DrUki wrote: So now plugging in $(*)$ we get the following(although nasty expression): $$f(n)=\left[\frac{n}{2}\right]^2\left(n-\left[\frac{n}{2}\right]\right)^2-\frac{1}{3}\left[\frac{n}{2}\right](n+1)(2\left[\frac{n+1}{2}\right]-1)$$I checked it for $n=3$ and $n=4$ and it works but i am not really sure if this was the expression they were looking on the competition, so if someone could confirm my solution i would be grateful (and of course $[r]$ is floor function) Uh..... i think it doesn't work if $n=5$ i got $\left[\frac{n^{2}}{4}\right]^{2}$

Umm well this is my idea (plss check). Every good rhombus is uniquely placed in a rectangle having even length and even breadth.We just consider midpoints of all sides and it gives us a nice rhombus .So we just have to count such rectangles with even length and breadth which are not squares.....

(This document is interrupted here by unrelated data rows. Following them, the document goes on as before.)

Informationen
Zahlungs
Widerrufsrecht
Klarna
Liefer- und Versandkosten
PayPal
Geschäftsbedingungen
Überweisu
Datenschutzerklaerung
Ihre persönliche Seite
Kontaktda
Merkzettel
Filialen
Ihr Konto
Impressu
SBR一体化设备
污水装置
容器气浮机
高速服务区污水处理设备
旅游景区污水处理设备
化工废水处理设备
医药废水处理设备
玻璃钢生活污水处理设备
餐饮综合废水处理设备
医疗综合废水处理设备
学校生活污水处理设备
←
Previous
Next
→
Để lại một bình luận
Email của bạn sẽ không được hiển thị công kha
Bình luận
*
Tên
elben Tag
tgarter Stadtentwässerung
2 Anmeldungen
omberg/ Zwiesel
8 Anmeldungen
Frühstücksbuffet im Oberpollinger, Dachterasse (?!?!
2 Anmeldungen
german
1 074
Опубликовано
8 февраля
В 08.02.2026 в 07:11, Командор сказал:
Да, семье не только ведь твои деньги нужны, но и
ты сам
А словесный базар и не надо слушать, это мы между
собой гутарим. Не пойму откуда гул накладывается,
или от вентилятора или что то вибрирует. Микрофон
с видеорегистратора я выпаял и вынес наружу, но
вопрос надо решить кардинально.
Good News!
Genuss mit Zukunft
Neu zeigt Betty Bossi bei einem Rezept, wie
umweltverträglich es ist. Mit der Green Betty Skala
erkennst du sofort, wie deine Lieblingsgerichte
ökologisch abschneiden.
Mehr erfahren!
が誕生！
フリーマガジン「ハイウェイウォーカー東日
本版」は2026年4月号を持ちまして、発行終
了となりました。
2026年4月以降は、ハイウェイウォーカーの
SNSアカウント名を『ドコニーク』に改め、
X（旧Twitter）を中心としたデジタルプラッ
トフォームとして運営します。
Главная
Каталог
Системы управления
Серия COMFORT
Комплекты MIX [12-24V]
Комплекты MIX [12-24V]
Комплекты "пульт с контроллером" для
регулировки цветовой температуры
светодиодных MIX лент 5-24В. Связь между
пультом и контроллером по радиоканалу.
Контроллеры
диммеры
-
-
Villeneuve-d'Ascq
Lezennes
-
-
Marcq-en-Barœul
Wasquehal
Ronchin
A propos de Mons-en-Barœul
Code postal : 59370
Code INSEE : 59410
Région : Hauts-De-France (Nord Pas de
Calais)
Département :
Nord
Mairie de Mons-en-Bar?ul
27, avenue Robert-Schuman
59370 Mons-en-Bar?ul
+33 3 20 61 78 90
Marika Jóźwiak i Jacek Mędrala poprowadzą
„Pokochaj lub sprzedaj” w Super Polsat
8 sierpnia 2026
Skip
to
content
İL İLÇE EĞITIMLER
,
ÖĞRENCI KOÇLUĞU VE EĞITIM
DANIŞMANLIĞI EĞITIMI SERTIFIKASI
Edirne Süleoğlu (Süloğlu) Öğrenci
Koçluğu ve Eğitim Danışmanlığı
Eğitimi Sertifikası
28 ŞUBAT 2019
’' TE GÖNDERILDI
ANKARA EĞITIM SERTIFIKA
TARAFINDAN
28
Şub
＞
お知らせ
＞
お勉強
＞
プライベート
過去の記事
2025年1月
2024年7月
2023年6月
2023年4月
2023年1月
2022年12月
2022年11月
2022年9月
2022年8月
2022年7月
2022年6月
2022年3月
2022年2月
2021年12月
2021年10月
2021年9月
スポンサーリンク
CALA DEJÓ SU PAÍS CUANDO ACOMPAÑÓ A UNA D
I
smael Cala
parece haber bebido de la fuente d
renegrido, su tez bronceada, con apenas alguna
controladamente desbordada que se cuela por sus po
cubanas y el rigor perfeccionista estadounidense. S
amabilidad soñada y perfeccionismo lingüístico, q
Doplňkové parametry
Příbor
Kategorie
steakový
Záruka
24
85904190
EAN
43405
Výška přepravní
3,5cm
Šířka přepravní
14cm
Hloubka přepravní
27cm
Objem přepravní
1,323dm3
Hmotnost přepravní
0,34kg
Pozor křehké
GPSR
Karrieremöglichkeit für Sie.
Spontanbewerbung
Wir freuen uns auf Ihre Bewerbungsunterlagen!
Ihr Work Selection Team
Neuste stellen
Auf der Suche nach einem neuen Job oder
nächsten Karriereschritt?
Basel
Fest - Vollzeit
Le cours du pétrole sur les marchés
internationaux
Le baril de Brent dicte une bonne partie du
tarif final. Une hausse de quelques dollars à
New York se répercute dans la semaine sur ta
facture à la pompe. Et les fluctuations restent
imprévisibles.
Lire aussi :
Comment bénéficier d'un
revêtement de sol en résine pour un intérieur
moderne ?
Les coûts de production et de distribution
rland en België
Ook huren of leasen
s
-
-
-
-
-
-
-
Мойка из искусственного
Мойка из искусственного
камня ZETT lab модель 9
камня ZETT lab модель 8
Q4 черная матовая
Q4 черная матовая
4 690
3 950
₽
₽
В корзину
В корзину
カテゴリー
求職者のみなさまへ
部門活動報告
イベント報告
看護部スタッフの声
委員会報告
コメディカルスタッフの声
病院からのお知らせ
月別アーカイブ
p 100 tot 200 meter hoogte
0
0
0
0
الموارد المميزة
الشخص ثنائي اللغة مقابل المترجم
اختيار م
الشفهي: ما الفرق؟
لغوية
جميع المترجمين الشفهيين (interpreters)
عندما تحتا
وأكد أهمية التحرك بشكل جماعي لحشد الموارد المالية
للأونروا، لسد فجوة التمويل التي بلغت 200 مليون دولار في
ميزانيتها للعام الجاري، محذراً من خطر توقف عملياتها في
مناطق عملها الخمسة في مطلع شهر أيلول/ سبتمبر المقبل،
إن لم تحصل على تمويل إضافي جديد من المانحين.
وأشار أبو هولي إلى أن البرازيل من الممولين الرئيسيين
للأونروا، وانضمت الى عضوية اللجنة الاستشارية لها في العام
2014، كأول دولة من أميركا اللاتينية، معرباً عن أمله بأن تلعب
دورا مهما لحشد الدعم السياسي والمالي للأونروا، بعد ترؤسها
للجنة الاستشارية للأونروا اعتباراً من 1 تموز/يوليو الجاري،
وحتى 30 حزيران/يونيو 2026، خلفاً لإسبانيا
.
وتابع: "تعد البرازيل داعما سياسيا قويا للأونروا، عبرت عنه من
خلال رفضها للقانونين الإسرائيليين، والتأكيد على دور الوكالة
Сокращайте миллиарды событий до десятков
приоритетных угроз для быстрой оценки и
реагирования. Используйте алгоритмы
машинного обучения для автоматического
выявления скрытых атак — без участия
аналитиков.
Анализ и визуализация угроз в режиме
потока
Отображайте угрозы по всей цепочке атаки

Fix any two line segments in the grid such that one is perpendicular to one side(say AB) of the square and other is perpendicular to other side of the square and both have their endpoints on the so called 'vertices' of the grid.Also they must bisect each other. If the length of both these line segments are not of equal length, then their endpoints consistute the vertices of a unique nice rhombus.For every pair of such line segments there exists a unique rectangle having these line segments as the segments joining the midpoints of its sides. As the midpoint of the side of such a square is a vertex of the grid , such a square must have even length and breadth but must itself not be a square. So i think saurav you are right.